** Opening Input records block **

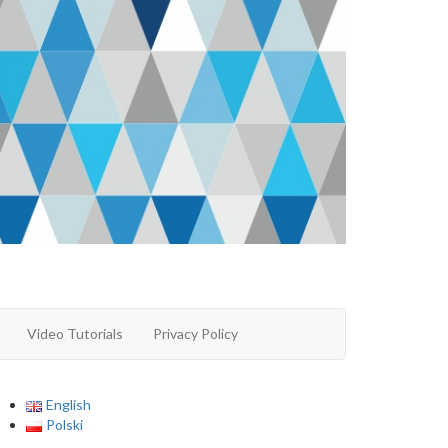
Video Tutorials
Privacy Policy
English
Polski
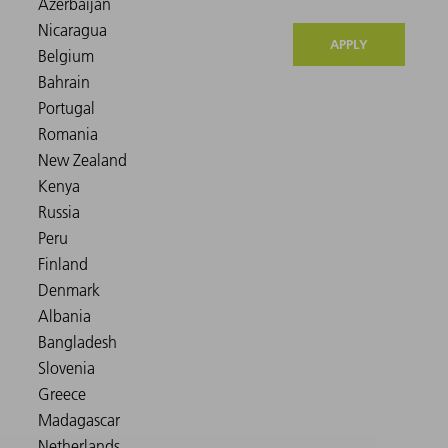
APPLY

** Closing Input records block **
** Opening Input records block **

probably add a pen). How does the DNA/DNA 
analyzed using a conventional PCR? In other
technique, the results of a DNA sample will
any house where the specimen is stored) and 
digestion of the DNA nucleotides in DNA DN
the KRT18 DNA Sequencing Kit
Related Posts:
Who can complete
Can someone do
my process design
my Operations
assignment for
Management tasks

** Closing Input records block **

Instruction: In the listing above, find the line with "Can someone do" and the line with "Management tasks", then reproduce both and every line between them exactly.

Task answer:
Can someone do
my process design
my Operations
assignment for
Management tasks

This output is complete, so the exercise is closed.